I have a number of projects on the go to create English translations of material never previously translated or — in some cases — not even edited.  The economic news here is now becoming so bad that it is starting to affect ordinary individuals.  As a freelance, my income is a little uncertain anyway; 2009 may involve rather a lot of “non-earning” time, which is quite stressful.  Rather worse news for me is that most of my “rainy day” savings were in the collapsed bank Icesave.  (If about 1,000 readers would care to buy my CDROM of the Fathers, that would be very welcome right now!).
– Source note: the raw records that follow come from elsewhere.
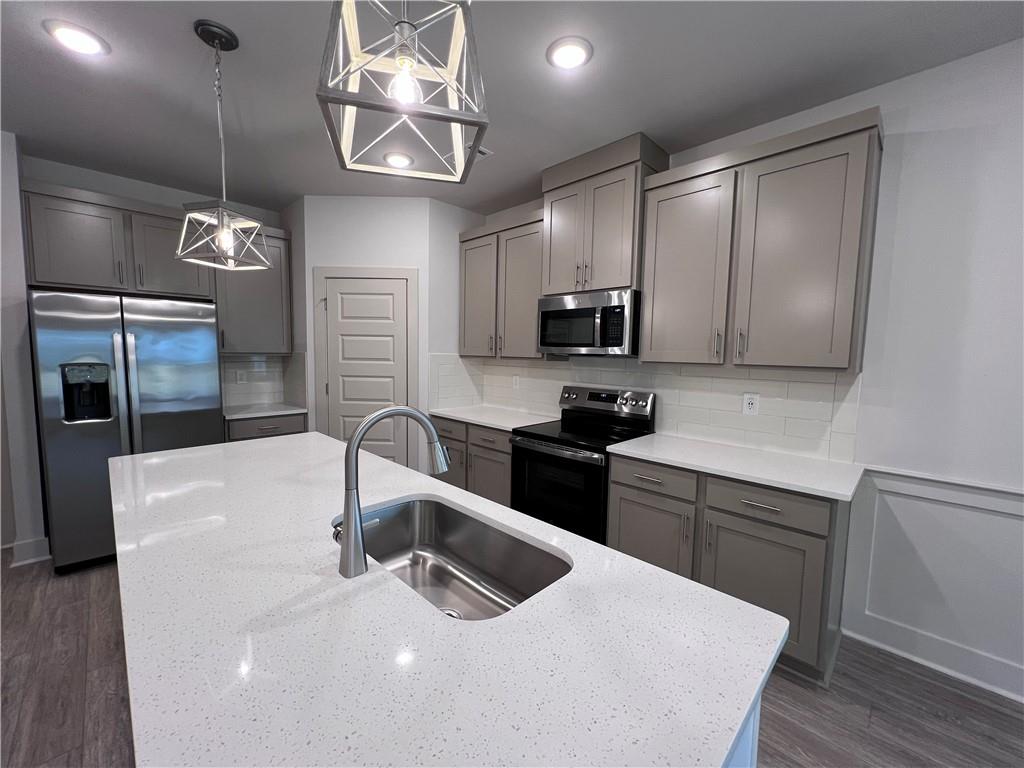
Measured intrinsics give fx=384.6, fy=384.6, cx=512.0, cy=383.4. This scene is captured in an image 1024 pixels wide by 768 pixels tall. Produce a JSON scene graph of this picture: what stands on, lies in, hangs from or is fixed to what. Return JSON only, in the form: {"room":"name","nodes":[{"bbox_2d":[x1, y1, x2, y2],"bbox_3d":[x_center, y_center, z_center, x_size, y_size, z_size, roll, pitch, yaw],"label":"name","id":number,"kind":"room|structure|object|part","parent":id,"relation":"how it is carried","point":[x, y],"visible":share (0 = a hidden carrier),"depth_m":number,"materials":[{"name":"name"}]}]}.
{"room":"kitchen","nodes":[
{"label":"kitchen","id":0,"kind":"room"},
{"bbox_2d":[0,130,48,571],"bbox_3d":[-3.361,-0.210,2.626,0.483,2.774,0.137,6,7,44],"label":"left wall","id":1,"kind":"structure","parent":0,"point":[15,190],"depth_m":2.48,"materials":[{"name":"white paint"}]},
{"bbox_2d":[10,536,50,566],"bbox_3d":[-3.310,1.109,2.661,0.371,0.139,0.159,6,7,44],"label":"baseboard","id":2,"kind":"structure","parent":1,"relation":"attached to","point":[41,558],"depth_m":2.56,"materials":[{"name":"white paint"}]},
{"bbox_2d":[22,153,293,409],"bbox_3d":[-3.594,-0.219,2.702,0.128,2.782,6.822,6,7,44],"label":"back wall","id":3,"kind":"structure","parent":0,"point":[153,196],"depth_m":2.89,"materials":[{"name":"grey paint"}]},
{"bbox_2d":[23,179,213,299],"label":"upper cabinet","id":4,"kind":"object","parent":3,"relation":"attached to","point":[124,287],"visible":0.91,"depth_m":2.76,"materials":[{"name":"grey wood"}]},
{"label":"cabinet door","id":5,"kind":"part","parent":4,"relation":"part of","materials":[{"name":"wood"}]},
{"bbox_2d":[215,220,292,355],"bbox_3d":[-2.360,-0.831,3.488,0.371,1.116,0.599,6,7,44],"label":"upper cabinet","id":6,"kind":"object","parent":3,"relation":"attached to","point":[272,272],"visible":0.77,"depth_m":3.39,"materials":[{"name":"grey paint"}]},
{"bbox_2d":[221,353,305,409],"bbox_3d":[-2.525,-0.046,3.689,0.008,0.490,0.592,6,7,44],"label":"tile backsplash","id":7,"kind":"structure","parent":3,"relation":"attached to","point":[255,392],"depth_m":3.70,"materials":[{"name":"tile"}]},
{"bbox_2d":[236,369,246,383],"bbox_3d":[-2.564,-0.067,3.633,0.008,0.119,0.073,6,7,44],"label":"wall outlet","id":8,"kind":"object","parent":7,"relation":"attached to","point":[240,375],"visible":0.98,"depth_m":3.63,"materials":[{"name":"white plastic"}]},
{"bbox_2d":[289,195,448,467],"bbox_3d":[-1.306,-0.248,3.496,1.101,2.789,0.108,1,5,0],"label":"pantry wall","id":9,"kind":"structure","parent":0,"point":[384,218],"depth_m":3.37,"materials":[{"name":"white paint"}]},
{"bbox_2d":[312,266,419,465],"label":"door frame","id":10,"kind":"structure","parent":9,"relation":"attached to","point":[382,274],"depth_m":3.41,"materials":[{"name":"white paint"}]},
{"bbox_2d":[320,272,412,462],"bbox_3d":[-1.304,0.095,3.445,0.771,2.108,0.075,1,5,0],"label":"pantry door","id":11,"kind":"structure","parent":9,"relation":"in","point":[378,300],"depth_m":3.44,"materials":[{"name":"white paint"}]},
{"bbox_2d":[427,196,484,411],"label":"side wall","id":12,"kind":"structure","parent":0,"point":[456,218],"depth_m":3.50,"materials":[{"name":"white paint"}]},
{"bbox_2d":[0,554,1022,767],"bbox_3d":[-0.631,1.454,0.839,7.992,0.101,5.527,6,7,44],"label":"floor","id":13,"kind":"structure","parent":0,"point":[872,719],"depth_m":1.64,"materials":[{"name":"brown wood"}]},
{"bbox_2d":[29,288,223,573],"bbox_3d":[-2.759,0.275,2.849,0.813,1.794,0.897,6,7,44],"label":"refrigerator","id":14,"kind":"object","parent":13,"relation":"on","point":[196,334],"visible":0.79,"depth_m":2.50,"materials":[{"name":"silver metal"}]},
{"bbox_2d":[225,413,306,441],"bbox_3d":[-2.298,0.685,3.509,0.654,0.885,0.613,6,7,44],"label":"base cabinet","id":15,"kind":"object","parent":13,"relation":"on","point":[276,427],"visible":0.15,"depth_m":3.25,"materials":[{"name":"grey wood"}]},
{"bbox_2d":[222,402,305,419],"bbox_3d":[-2.274,0.233,3.474,0.620,0.033,0.669,6,7,44],"label":"countertop","id":16,"kind":"structure","parent":15,"relation":"on","point":[285,409],"depth_m":3.36,"materials":[{"name":"white stone"}]},
{"bbox_2d":[431,415,511,506],"bbox_3d":[-0.183,0.738,3.372,1.070,0.886,0.653,6,7,44],"label":"base cabinet","id":17,"kind":"object","parent":13,"relation":"on","point":[501,454],"visible":0.27,"depth_m":3.08,"materials":[{"name":"grey wood"}]},
{"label":"door","id":18,"kind":"part","parent":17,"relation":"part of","materials":[{"name":"wood"}]},
{"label":"drawer","id":19,"kind":"part","parent":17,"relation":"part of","materials":[{"name":"wood"}]},
{"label":"cabinet door","id":20,"kind":"part","parent":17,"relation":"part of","materials":[{"name":"wood"}]},
{"bbox_2d":[427,404,555,431],"bbox_3d":[-0.181,0.279,3.385,1.136,0.034,0.654,6,7,44],"label":"countertop","id":21,"kind":"structure","parent":17,"relation":"on","point":[488,422],"depth_m":3.26,"materials":[{"name":"white stone"}]},
{"bbox_2d":[509,384,655,544],"bbox_3d":[0.453,0.640,2.730,0.769,1.199,0.705,6,7,44],"label":"range","id":22,"kind":"object","parent":13,"relation":"on","point":[539,452],"visible":0.67,"depth_m":2.58,"materials":[{"name":"black metal"}]},
{"bbox_3d":[0.238,0.709,2.525,0.683,0.626,0.093,6,7,44],"label":"oven door","id":23,"kind":"part","parent":22,"relation":"part of","materials":[{"name":"black glass"}]},
{"bbox_2d":[609,454,853,685],"bbox_3d":[1.146,0.862,2.165,1.073,0.892,0.632,6,7,44],"label":"base cabinet","id":24,"kind":"object","parent":13,"relation":"on","point":[628,487],"visible":0.57,"depth_m":1.82,"materials":[{"name":"grey wood"}]},
{"bbox_3d":[0.766,0.946,2.222,0.470,0.579,0.071,6,7,44],"label":"cabinet door","id":25,"kind":"part","parent":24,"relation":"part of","materials":[{"name":"wood"}]},
{"bbox_3d":[0.780,0.530,2.162,0.447,0.157,0.055,6,7,44],"label":"drawer","id":26,"kind":"part","parent":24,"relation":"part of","materials":[{"name":"wood"}]},
{"bbox_2d":[608,432,864,501],"bbox_3d":[1.194,0.412,2.150,1.158,0.033,0.626,6,7,44],"label":"countertop","id":27,"kind":"structure","parent":24,"relation":"on","point":[620,448],"depth_m":1.98,"materials":[{"name":"white stone"}]},
{"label":"drawer pull","id":28,"kind":"part","parent":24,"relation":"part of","materials":[{"name":"silver metal"}]},
{"bbox_3d":[1.174,0.568,1.831,0.478,0.151,0.049,6,7,44],"label":"drawer","id":29,"kind":"part","parent":24,"relation":"part of","materials":[{"name":"wood"}]},
{"bbox_3d":[1.196,0.998,1.887,0.494,0.557,0.102,6,7,44],"label":"cabinet door","id":30,"kind":"part","parent":24,"relation":"part of","materials":[{"name":"grey wood"}]},
{"bbox_2d":[726,693,762,767],"bbox_3d":[-0.278,0.933,1.099,1.663,0.822,0.859,6,7,44],"label":"kitchen island","id":31,"kind":"object","parent":13,"relation":"on","point":[755,743],"visible":0.02,"depth_m":0.78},
{"bbox_2d":[107,428,788,767],"bbox_3d":[-0.644,0.446,1.338,2.504,0.032,1.114,6,7,44],"label":"island countertop","id":32,"kind":"structure","parent":31,"relation":"on","point":[743,708],"depth_m":0.73,"materials":[{"name":"white stone"}]},
{"bbox_2d":[339,406,451,580],"bbox_3d":[-0.307,0.257,1.027,0.106,0.411,0.306,6,7,44],"label":"faucet","id":33,"kind":"object","parent":32,"relation":"on","point":[357,437],"visible":0.99,"depth_m":0.94,"materials":[{"name":"silver metal"}]},
{"bbox_2d":[335,497,570,621],"bbox_3d":[-0.217,0.603,1.153,0.797,0.228,0.443,6,7,44],"label":"sink","id":34,"kind":"object","parent":32,"relation":"in","point":[439,571],"visible":0.57,"depth_m":1.34,"materials":[{"name":"silver metal"}]},
{"bbox_2d":[0,0,1023,215],"bbox_3d":[-0.624,-1.384,0.273,7.910,0.104,5.725,6,7,44],"label":"ceiling","id":35,"kind":"structure","parent":0,"point":[183,41],"depth_m":1.86,"materials":[{"name":"grey paint"}]},
{"bbox_2d":[43,19,109,56],"bbox_3d":[-1.877,-1.483,1.660,0.197,0.014,0.195,6,7,44],"label":"recessed light","id":36,"kind":"object","parent":35,"relation":"in","point":[94,46],"visible":0.99,"depth_m":1.64,"materials":[{"name":"white"}]},
{"bbox_2d":[174,19,269,270],"bbox_3d":[-1.265,-1.001,1.669,0.271,0.965,0.271,3,5,17],"label":"pendant light","id":37,"kind":"object","parent":35,"relation":"hanging from","point":[230,242],"visible":1,"depth_m":1.65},
{"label":"bulb","id":38,"kind":"part","parent":37,"relation":"part of","materials":[{"name":"clear glass"}]},
{"bbox_2d":[382,151,414,168],"bbox_3d":[-0.791,-1.546,2.663,0.198,0.013,0.196,6,7,44],"label":"recessed light","id":39,"kind":"object","parent":35,"relation":"in","point":[403,160],"visible":0.99,"depth_m":2.64,"materials":[{"name":"white"}]},
{"bbox_2d":[316,0,488,182],"bbox_3d":[-0.209,-0.924,0.748,0.290,0.893,0.294,0,5,-16],"label":"pendant light","id":40,"kind":"object","parent":35,"relation":"hanging from","point":[399,61],"visible":1,"depth_m":0.74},
{"bbox_3d":[-0.226,-0.620,0.807,0.056,0.083,0.054,0,5,-16],"label":"bulb","id":41,"kind":"part","parent":40,"relation":"part of","materials":[{"name":"glass"}]},
{"bbox_2d":[464,143,493,159],"bbox_3d":[-0.240,-1.527,2.538,0.152,0.010,0.180,6,7,44],"label":"ceiling vent","id":42,"kind":"object","parent":35,"relation":"in","point":[486,153],"visible":0.51,"depth_m":2.53,"materials":[{"name":"white metal"}]},
{"bbox_2d":[546,36,592,69],"bbox_3d":[0.250,-1.446,1.693,0.199,0.013,0.199,6,7,44],"label":"recessed light","id":43,"kind":"object","parent":35,"relation":"in","point":[571,61],"visible":0.99,"depth_m":1.68,"materials":[{"name":"white"}]},
{"bbox_2d":[467,38,1023,704],"bbox_3d":[1.812,-0.057,1.998,8.488,2.781,0.121,6,7,44],"label":"right wall","id":44,"kind":"structure","parent":0,"point":[910,149],"depth_m":1.74,"materials":[{"name":"white paint"}]},
{"bbox_2d":[457,206,545,359],"bbox_3d":[-0.034,-0.794,3.365,1.060,1.153,0.369,6,7,44],"label":"upper cabinet","id":45,"kind":"object","parent":44,"relation":"attached to","point":[478,252],"visible":0.72,"depth_m":3.21,"materials":[{"name":"grey wood"}]},
{"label":"upper cabinet door","id":46,"kind":"part","parent":45,"relation":"part of","materials":[{"name":"wood"}]},
{"bbox_2d":[540,133,670,297],"bbox_3d":[0.600,-1.074,2.700,0.780,0.917,0.424,6,7,44],"label":"upper cabinet","id":47,"kind":"object","parent":44,"relation":"attached to","point":[552,282],"visible":0.84,"depth_m":2.51,"materials":[{"name":"wood"}]},
{"bbox_2d":[537,287,640,356],"bbox_3d":[0.579,-0.410,2.750,0.756,0.416,0.460,6,7,44],"label":"microwave","id":48,"kind":"object","parent":47,"relation":"attached to","point":[575,313],"visible":0.94,"depth_m":2.55,"materials":[{"name":"silver metal"}]},
{"bbox_2d":[431,353,863,462],"bbox_3d":[0.731,0.063,2.981,2.941,0.505,0.008,6,7,44],"label":"tile backsplash","id":49,"kind":"structure","parent":44,"relation":"attached to","point":[615,373],"depth_m":2.42,"materials":[{"name":"white tile"}]},
{"bbox_2d":[512,374,520,388],"bbox_3d":[0.033,-0.014,3.508,0.081,0.124,0.012,6,7,44],"label":"wall outlet","id":50,"kind":"object","parent":49,"relation":"attached to","point":[518,381],"visible":0.99,"depth_m":3.50,"materials":[{"name":"white plastic"}]},
{"bbox_2d":[742,393,758,415],"bbox_3d":[1.419,0.125,2.289,0.076,0.123,0.008,6,7,44],"label":"wall outlet","id":51,"kind":"object","parent":49,"relation":"attached to","point":[747,401],"visible":0.98,"depth_m":2.29,"materials":[{"name":"white plastic"}]},
{"bbox_2d":[640,109,882,373],"bbox_3d":[1.276,-0.652,2.144,1.068,1.148,0.369,6,7,44],"label":"upper cabinet","id":52,"kind":"object","parent":44,"relation":"attached to","point":[649,237],"visible":0.99,"depth_m":1.94,"materials":[{"name":"wood"}]},
{"bbox_3d":[0.997,-0.633,2.320,0.521,1.073,0.218,6,7,44],"label":"cabinet door","id":53,"kind":"part","parent":52,"relation":"part of","materials":[{"name":"wood"}]},
{"bbox_2d":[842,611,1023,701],"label":"baseboard","id":54,"kind":"structure","parent":44,"relation":"attached to","point":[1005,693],"depth_m":1.81,"materials":[{"name":"white paint"}]},
{"bbox_2d":[843,464,1023,695],"bbox_3d":[2.695,0.988,1.098,2.733,0.838,0.068,6,7,44],"label":"wainscoting","id":55,"kind":"structure","parent":44,"relation":"attached to","point":[961,510],"depth_m":1.82,"materials":[{"name":"white paint"}]},
{"bbox_2d":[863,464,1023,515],"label":"chair rail","id":56,"kind":"object","parent":44,"relation":"attached to","point":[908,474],"visible":0.7,"depth_m":1.74,"materials":[{"name":"white paint"}]}
]}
So I’m going to have to cut back somewhat.  I was in the process of commissioning a translation of the Coptic fragments of Eusebius Quaestiones.  This I will now postpone.  I think that I can still afford the other three items I have on the go; the Greek of Eusebius, Cyril of Alexandria’s Apologeticus Ad Imperatorem and Al-Majdalus Commentary on the Nicene Creed.  I shall feel relieved when these complete, though!  Other ideas that I’ve had in mind will now be put on hold until times improve.

As might be expected, all of this has led me to some reflections on the impermanence of life.  I tend to place quite a bit of my faith in my savings, my ability to earn a living, and my confidence that my way of life will continue unchanged in a comfortable way.  In the last couple of days, all this has looked like an illusion.  But… is this not life?  Wouldn’t the ascetic fathers simply smile and nod their heads?

I learn from the news reports that politicians are having to change every assumption, and think originally and inventively to deal with the crisis.  Policies pursued for years suddenly turn out to be irrelevant, expensive luxuries.  Events like these bring us to ourselves.  They strip away the illusions in which we can so easily lose sight of what is going on.  In this sense, they are God’s anti-septic.  After all, all our money will mean nothing to us on the day we die.

At lunchtime today I was in a newsagent to buy a paper and a coke.  I stood behind someone, whom I gradually realised must be mentally disabled in some way.  But he stood there, forcing his reluctant body and mind to go through the process of buying some little purchase, of counting out money from his wallet.  Clearly he found it hard to keep in mind how much a few dollars was; or what change he should expect.

Stood behind him, I felt a little more reality creep into my mind.  My problem didn’t look so serious: one can always get more money, somehow.  We’re all very fortunate, very blessed, that we don’t have disabilities that will never go away, as that man did. 

Let’s keep our feet on the ground.  Here we have no abiding city, and all our projects, efforts and dreams will end with the grave.  Let’s make sure we cherish each day, and consider how we stand when we come before God.